__What to produce__
Without any of the pictures, set down the data below exactly.
▼▼▼
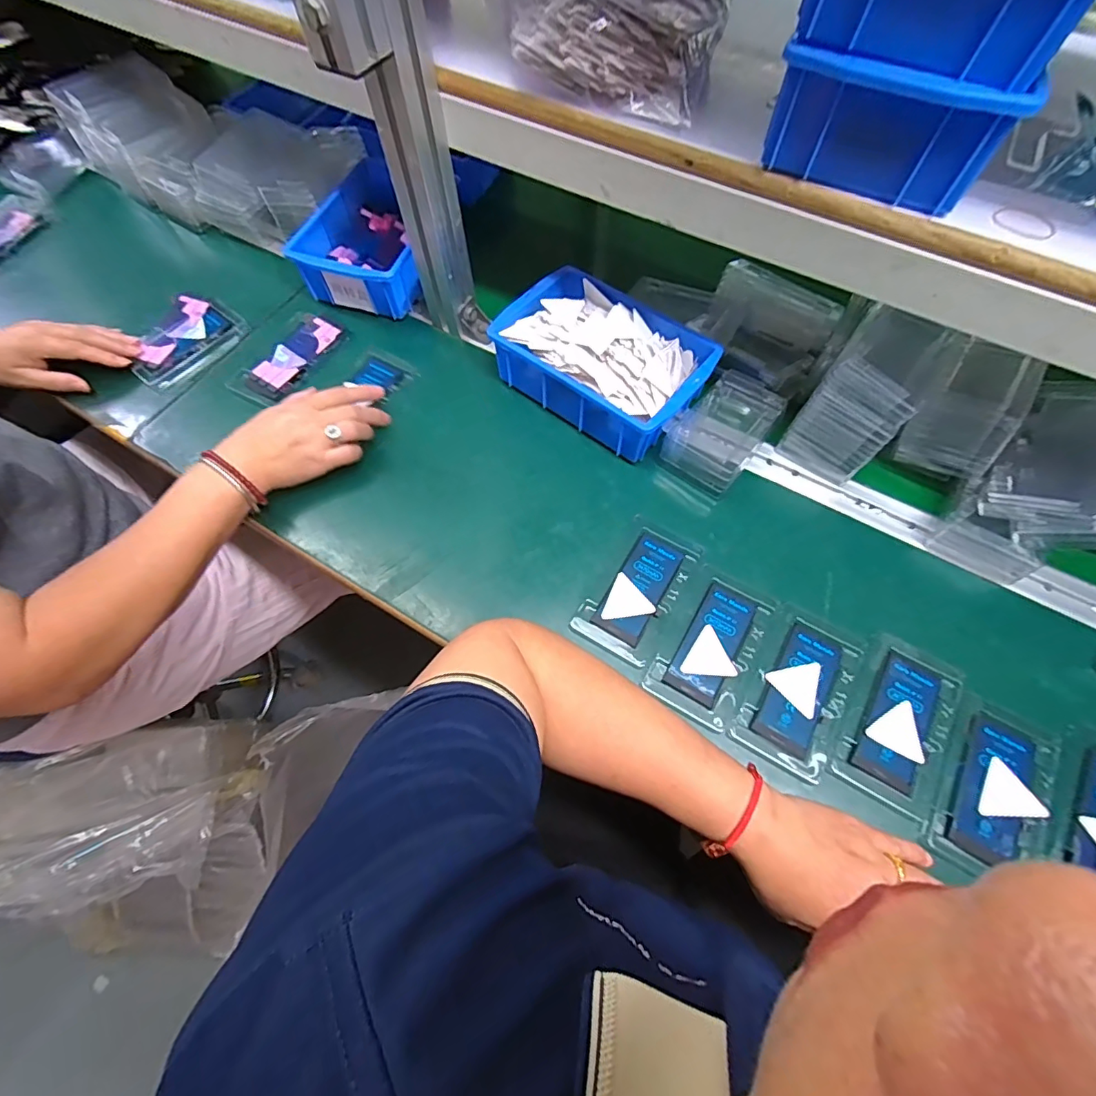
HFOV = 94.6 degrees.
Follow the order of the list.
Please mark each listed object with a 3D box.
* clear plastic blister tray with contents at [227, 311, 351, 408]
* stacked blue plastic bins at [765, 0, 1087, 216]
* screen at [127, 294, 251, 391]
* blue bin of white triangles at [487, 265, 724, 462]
[{"bbox_3d":[-0.288,-0.216,0.569,0.072,0.007,0.135,26,68,12],"label":"clear plastic blister tray with contents"},{"bbox_3d":[0.231,-0.325,0.298,0.130,0.120,0.199,26,68,12],"label":"stacked blue plastic bins"},{"bbox_3d":[-0.418,-0.240,0.580,0.096,0.008,0.125,35,70,15],"label":"screen"},{"bbox_3d":[0.057,-0.192,0.525,0.198,0.068,0.134,37,70,16],"label":"blue bin of white triangles"}]

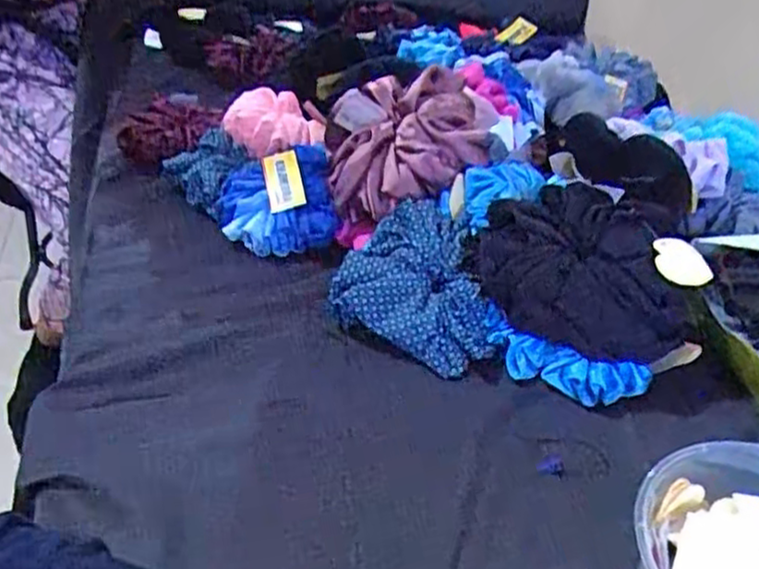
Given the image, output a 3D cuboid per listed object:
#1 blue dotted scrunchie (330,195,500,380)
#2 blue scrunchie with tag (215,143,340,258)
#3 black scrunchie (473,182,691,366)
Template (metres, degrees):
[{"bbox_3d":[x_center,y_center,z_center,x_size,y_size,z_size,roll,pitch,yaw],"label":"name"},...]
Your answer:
[{"bbox_3d":[0.037,-0.003,0.534,0.118,0.061,0.113,20,37,19],"label":"blue dotted scrunchie"},{"bbox_3d":[-0.090,-0.074,0.622,0.092,0.062,0.087,-5,36,-15],"label":"blue scrunchie with tag"},{"bbox_3d":[0.139,-0.008,0.516,0.128,0.035,0.133,-14,79,6],"label":"black scrunchie"}]

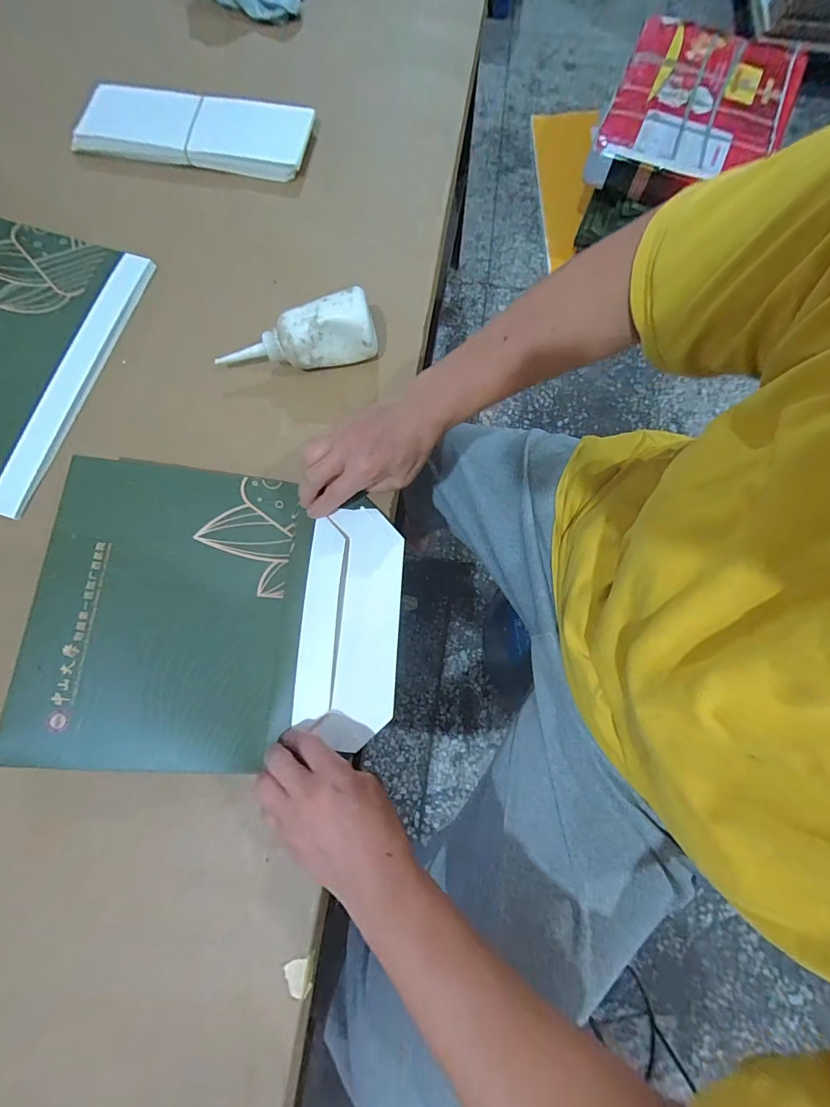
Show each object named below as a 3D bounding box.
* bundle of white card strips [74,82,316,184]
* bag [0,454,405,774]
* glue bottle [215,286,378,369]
[{"bbox_3d":[-0.269,-0.518,0.536,0.276,0.021,0.091,9,82,2],"label":"bundle of white card strips"},{"bbox_3d":[-0.168,0.052,0.395,0.300,0.053,0.259,4,76,1],"label":"bag"},{"bbox_3d":[-0.123,-0.218,0.451,0.164,0.067,0.046,-10,76,-3],"label":"glue bottle"}]

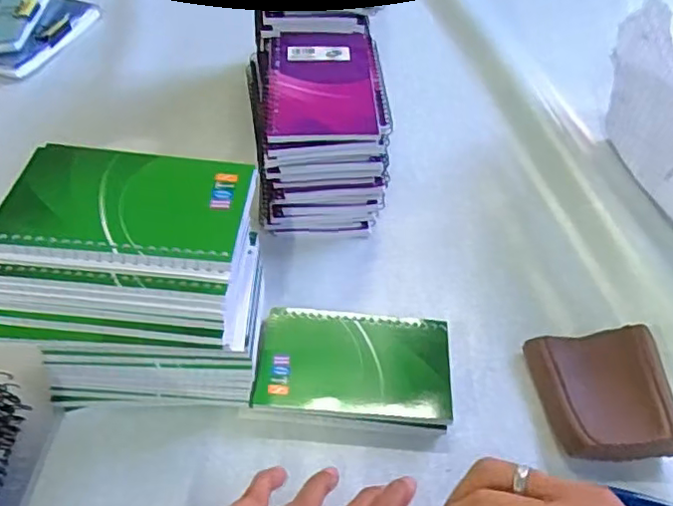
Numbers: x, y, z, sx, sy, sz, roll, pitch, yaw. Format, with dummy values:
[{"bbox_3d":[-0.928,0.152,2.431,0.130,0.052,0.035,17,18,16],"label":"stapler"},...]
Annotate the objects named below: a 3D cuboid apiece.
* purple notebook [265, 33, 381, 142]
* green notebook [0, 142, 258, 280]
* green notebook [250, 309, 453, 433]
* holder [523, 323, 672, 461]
[{"bbox_3d":[-0.011,-0.132,0.468,0.081,0.007,0.140,0,48,-3],"label":"purple notebook"},{"bbox_3d":[-0.114,-0.028,0.337,0.131,0.009,0.088,4,48,0],"label":"green notebook"},{"bbox_3d":[0.012,0.078,0.422,0.131,0.020,0.081,5,48,1],"label":"green notebook"},{"bbox_3d":[0.184,0.095,0.411,0.086,0.023,0.090,-1,48,-4],"label":"holder"}]

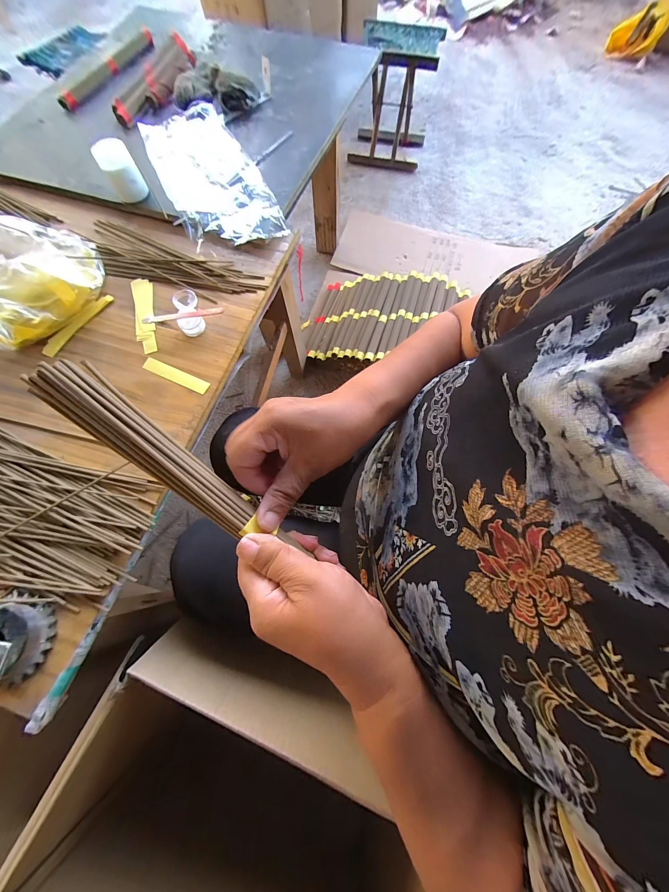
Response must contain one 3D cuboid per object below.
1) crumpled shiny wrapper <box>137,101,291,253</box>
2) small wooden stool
[{"bbox_3d":[-0.243,-0.526,0.549,0.176,0.040,0.397,-26,73,-8],"label":"crumpled shiny wrapper"},{"bbox_3d":[0.234,-1.394,1.126,0.296,0.318,0.261,15,72,5],"label":"small wooden stool"}]

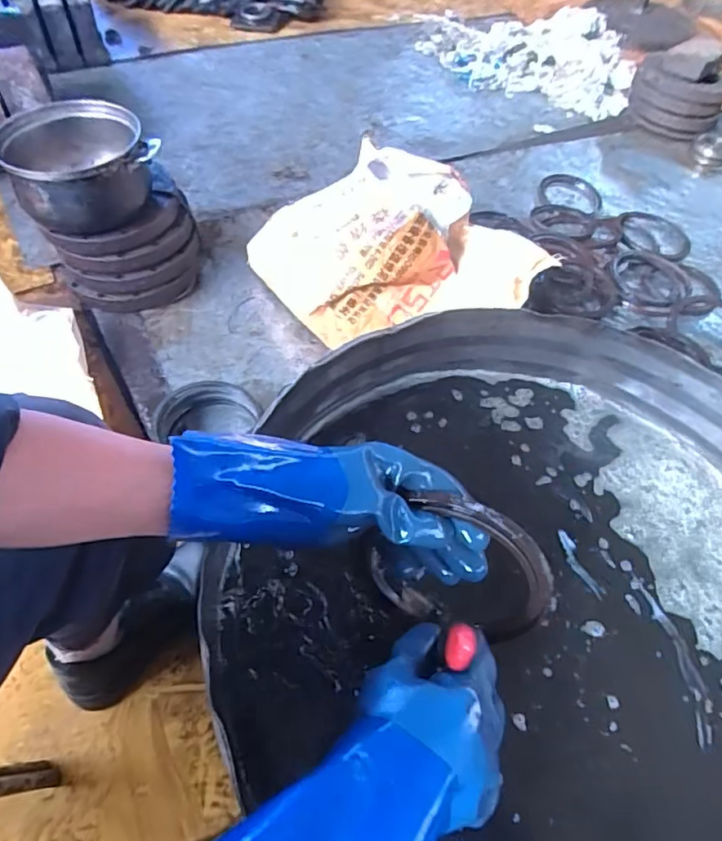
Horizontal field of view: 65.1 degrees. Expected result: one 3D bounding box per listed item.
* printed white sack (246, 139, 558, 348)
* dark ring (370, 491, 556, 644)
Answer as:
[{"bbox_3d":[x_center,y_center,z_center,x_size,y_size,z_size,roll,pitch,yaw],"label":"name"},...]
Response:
[{"bbox_3d":[0.043,-0.290,0.926,0.403,0.185,0.298,-14,57,-14],"label":"printed white sack"},{"bbox_3d":[0.068,0.112,0.420,0.138,0.143,0.019,-7,32,31],"label":"dark ring"}]

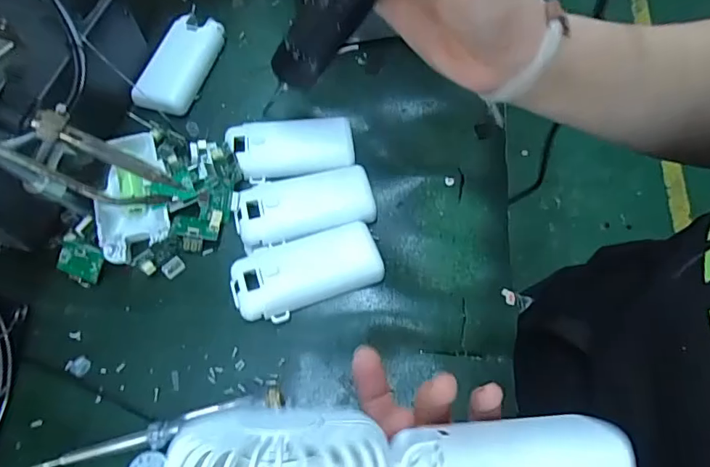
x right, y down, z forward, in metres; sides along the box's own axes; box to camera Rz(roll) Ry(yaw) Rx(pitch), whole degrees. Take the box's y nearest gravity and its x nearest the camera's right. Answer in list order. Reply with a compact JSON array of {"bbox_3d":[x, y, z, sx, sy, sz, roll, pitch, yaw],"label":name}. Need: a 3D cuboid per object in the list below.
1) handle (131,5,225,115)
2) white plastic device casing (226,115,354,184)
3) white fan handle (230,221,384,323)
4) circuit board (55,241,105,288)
[{"bbox_3d":[-0.136,-0.138,0.383,0.038,0.021,0.097,15,66,7],"label":"handle"},{"bbox_3d":[-0.046,-0.063,0.351,0.087,0.011,0.043,-9,65,-4],"label":"white plastic device casing"},{"bbox_3d":[-0.032,0.024,0.311,0.094,0.019,0.048,-22,67,-10],"label":"white fan handle"},{"bbox_3d":[-0.178,0.019,0.312,0.031,0.004,0.025,22,99,8],"label":"circuit board"}]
▲▲▲
__Your response__
HFOV = 94.6 degrees.
Follow the order of the list.
Please mark each listed object with a 3D box.
* clear plastic blister tray with contents at [227, 311, 351, 408]
* stacked blue plastic bins at [765, 0, 1087, 216]
* screen at [127, 294, 251, 391]
* blue bin of white triangles at [487, 265, 724, 462]
[{"bbox_3d":[-0.288,-0.216,0.569,0.072,0.007,0.135,26,68,12],"label":"clear plastic blister tray with contents"},{"bbox_3d":[0.231,-0.325,0.298,0.130,0.120,0.199,26,68,12],"label":"stacked blue plastic bins"},{"bbox_3d":[-0.418,-0.240,0.580,0.096,0.008,0.125,35,70,15],"label":"screen"},{"bbox_3d":[0.057,-0.192,0.525,0.198,0.068,0.134,37,70,16],"label":"blue bin of white triangles"}]

Given the image, output a 3D cuboid per listed object:
#1 blue dotted scrunchie (330,195,500,380)
#2 blue scrunchie with tag (215,143,340,258)
#3 black scrunchie (473,182,691,366)
Template (metres, degrees):
[{"bbox_3d":[x_center,y_center,z_center,x_size,y_size,z_size,roll,pitch,yaw],"label":"name"},...]
Your answer:
[{"bbox_3d":[0.037,-0.003,0.534,0.118,0.061,0.113,20,37,19],"label":"blue dotted scrunchie"},{"bbox_3d":[-0.090,-0.074,0.622,0.092,0.062,0.087,-5,36,-15],"label":"blue scrunchie with tag"},{"bbox_3d":[0.139,-0.008,0.516,0.128,0.035,0.133,-14,79,6],"label":"black scrunchie"}]

Show each object named below as a 3D bounding box.
* bundle of white card strips [74,82,316,184]
* bag [0,454,405,774]
* glue bottle [215,286,378,369]
[{"bbox_3d":[-0.269,-0.518,0.536,0.276,0.021,0.091,9,82,2],"label":"bundle of white card strips"},{"bbox_3d":[-0.168,0.052,0.395,0.300,0.053,0.259,4,76,1],"label":"bag"},{"bbox_3d":[-0.123,-0.218,0.451,0.164,0.067,0.046,-10,76,-3],"label":"glue bottle"}]

Numbers: x, y, z, sx, sy, sz, roll, pitch, yaw. Format, with dummy values:
[{"bbox_3d":[-0.928,0.152,2.431,0.130,0.052,0.035,17,18,16],"label":"stapler"},...]
Annotate the objects named below: a 3D cuboid apiece.
* purple notebook [265, 33, 381, 142]
* green notebook [0, 142, 258, 280]
* green notebook [250, 309, 453, 433]
* holder [523, 323, 672, 461]
[{"bbox_3d":[-0.011,-0.132,0.468,0.081,0.007,0.140,0,48,-3],"label":"purple notebook"},{"bbox_3d":[-0.114,-0.028,0.337,0.131,0.009,0.088,4,48,0],"label":"green notebook"},{"bbox_3d":[0.012,0.078,0.422,0.131,0.020,0.081,5,48,1],"label":"green notebook"},{"bbox_3d":[0.184,0.095,0.411,0.086,0.023,0.090,-1,48,-4],"label":"holder"}]

Response must contain one 3D cuboid per object below.
1) crumpled shiny wrapper <box>137,101,291,253</box>
2) small wooden stool
[{"bbox_3d":[-0.243,-0.526,0.549,0.176,0.040,0.397,-26,73,-8],"label":"crumpled shiny wrapper"},{"bbox_3d":[0.234,-1.394,1.126,0.296,0.318,0.261,15,72,5],"label":"small wooden stool"}]

Horizontal field of view: 65.1 degrees. Expected result: one 3D bounding box per listed item.
* printed white sack (246, 139, 558, 348)
* dark ring (370, 491, 556, 644)
Answer as:
[{"bbox_3d":[x_center,y_center,z_center,x_size,y_size,z_size,roll,pitch,yaw],"label":"name"},...]
Response:
[{"bbox_3d":[0.043,-0.290,0.926,0.403,0.185,0.298,-14,57,-14],"label":"printed white sack"},{"bbox_3d":[0.068,0.112,0.420,0.138,0.143,0.019,-7,32,31],"label":"dark ring"}]

x right, y down, z forward, in metres; sides along the box's own axes; box to camera Rz(roll) Ry(yaw) Rx(pitch), whole degrees. Take the box's y nearest gravity and its x nearest the camera's right. Answer in list order. Reply with a compact JSON array of {"bbox_3d":[x, y, z, sx, sy, sz, roll, pitch, yaw],"label":name}. Need: a 3D cuboid per object in the list below.
1) handle (131,5,225,115)
2) white plastic device casing (226,115,354,184)
3) white fan handle (230,221,384,323)
4) circuit board (55,241,105,288)
[{"bbox_3d":[-0.136,-0.138,0.383,0.038,0.021,0.097,15,66,7],"label":"handle"},{"bbox_3d":[-0.046,-0.063,0.351,0.087,0.011,0.043,-9,65,-4],"label":"white plastic device casing"},{"bbox_3d":[-0.032,0.024,0.311,0.094,0.019,0.048,-22,67,-10],"label":"white fan handle"},{"bbox_3d":[-0.178,0.019,0.312,0.031,0.004,0.025,22,99,8],"label":"circuit board"}]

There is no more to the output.